The worship of God—even the very possibility for such worship—bestows on man his great dignity. Great dignity because in the act of worship man reflects the splendor of God, and so lives up to his identity as an image of God. So Augustine gives this recommendation for one’s soul: “Let it then remember its God, after whose image it is made, and let it understand and love Him. . . . And then it will be wise, not by its own light, but by participation of that supreme Light” (On the Trinity, ch. 12). When a person worships God, his soul recalls God, and meditates on God, and loves God. It’s in this activity, more than any other, that the soul notices its resemblance to God. And because God is so much greater (all-powerful, all-wise, and all loving), the soul realizes what a privilege it has in being created in God’s image.
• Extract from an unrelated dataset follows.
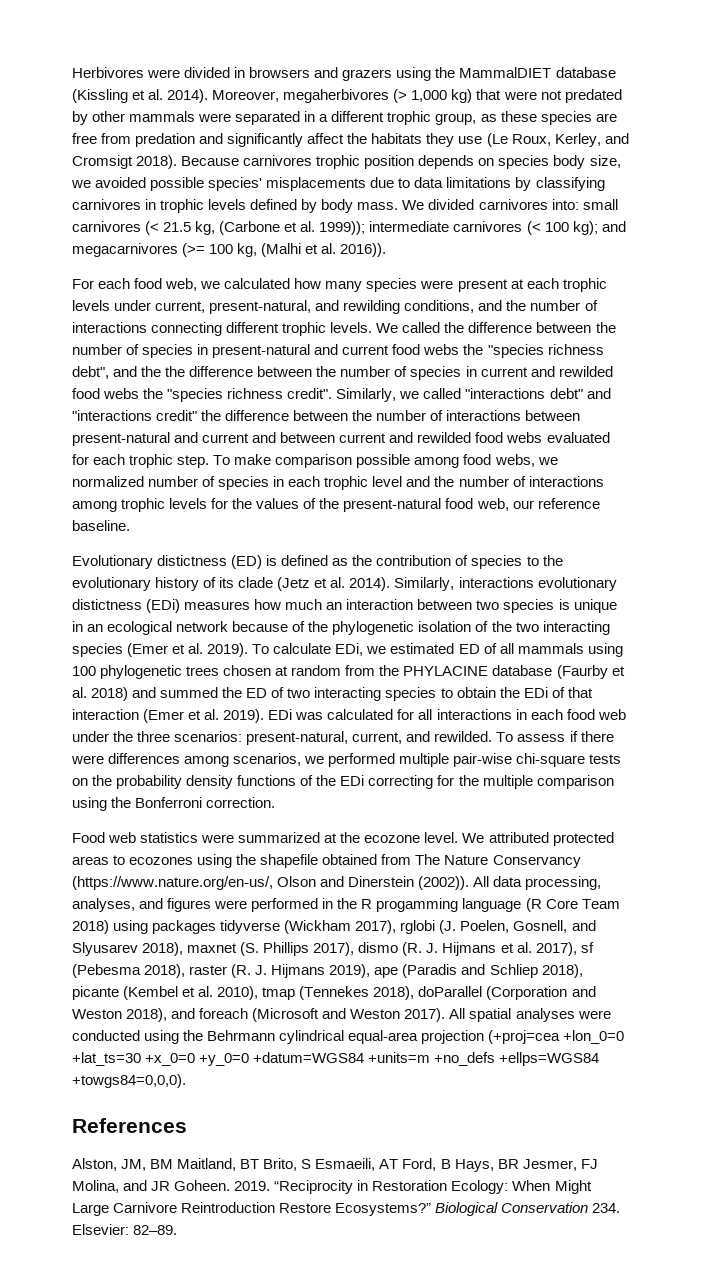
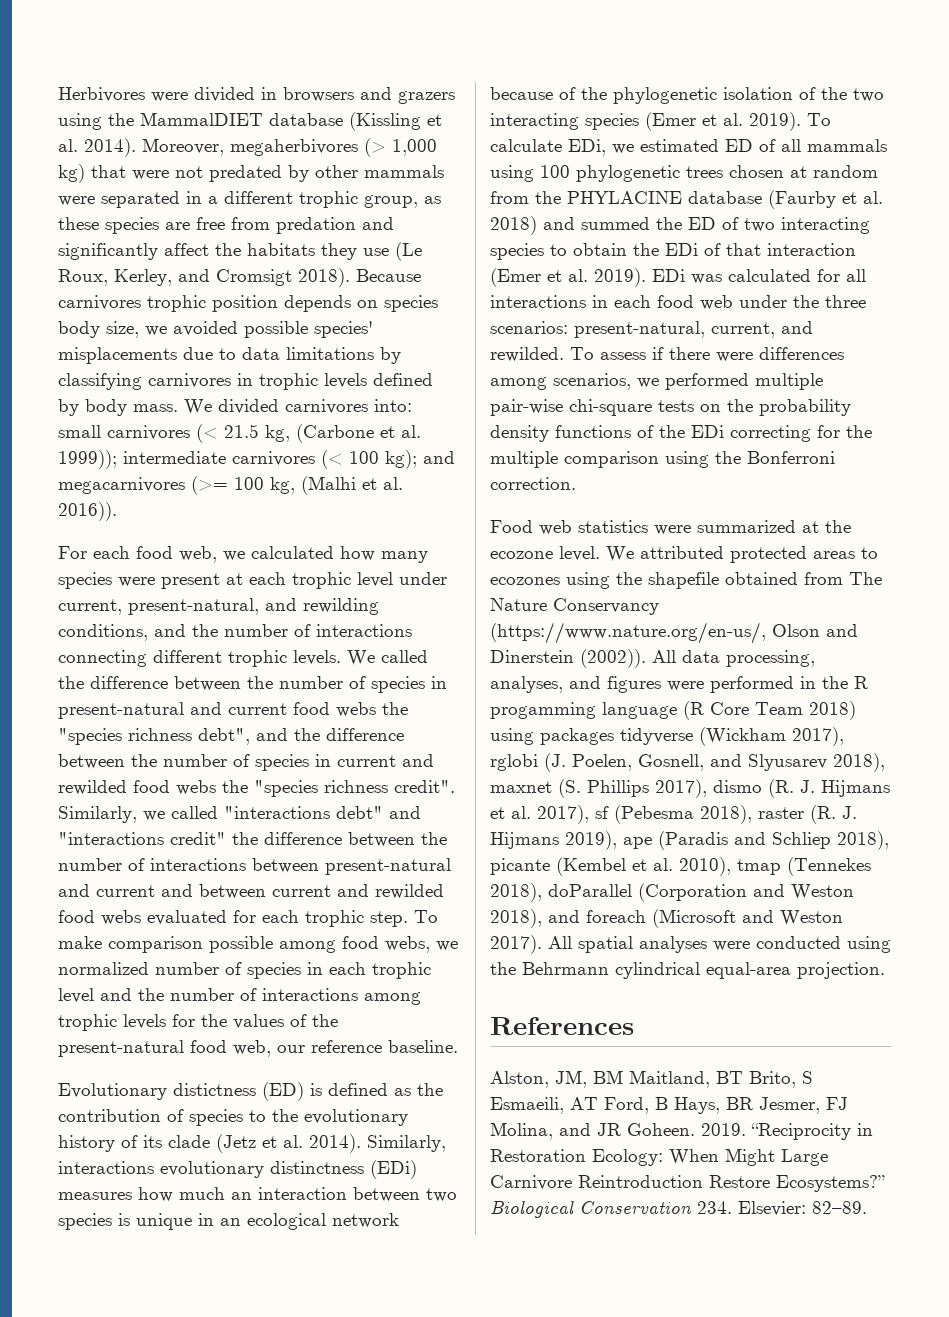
[72,300,110,311] levels -> [357,572,393,587] level
[165,366,186,377] the -> (320, 734) none
[72,599,142,610] distictness -> [270,1161,364,1174] distinctness
[421,1030,625,1044] [72,1052,600,1066] [72,1074,186,1088] projection (+proj=cea +lon_0=0 +lat_ts=30 +x_0=0 +y_0=0 +datum=WGS84 +units=m +no_defs +ellps=WGS84 +towgs84=0,0,0). -> [797,962,885,979] projection.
The soul cannot help but love itself.
When a person truly worships God, he will then truly love his neighbor. For one thing, God commanded such. Augustine writes, “You say then, that you love Christ: keep His commandment, and love your brother” (Homilies on 1 John, 9). Love implies a union of hearts. So when we love God, and unite our heart to his, we would love everything he loves, including our neighbor. But with Augustine, we can also note a second reason: like us, this other person is an image of God. And so “when the mind loves God, and by consequence, remembers and understands Him, then it is rightly enjoined also to love its neighbor as itself” (On the Trinity, ch. 14). By its aptitude for worship, our soul is an image of God. And so with all the great dignity this entails, we are lovable as images of God. This holds for every other soul God created. And so, if we love ourselves as images of God, we should love our neighbor.
Therefore by his interior worship of God man comes to more truly love himself and his neighbor. But it was the gift of piety that drew man in to worship God in the first place. And so we ask for the Holy Spirit’s gift of piety, by which we cry “Abba, Father!” confident that it is this same gift that will finally enable us to “transform the jangling discords of our nation into a beautiful symphony of brotherhood.”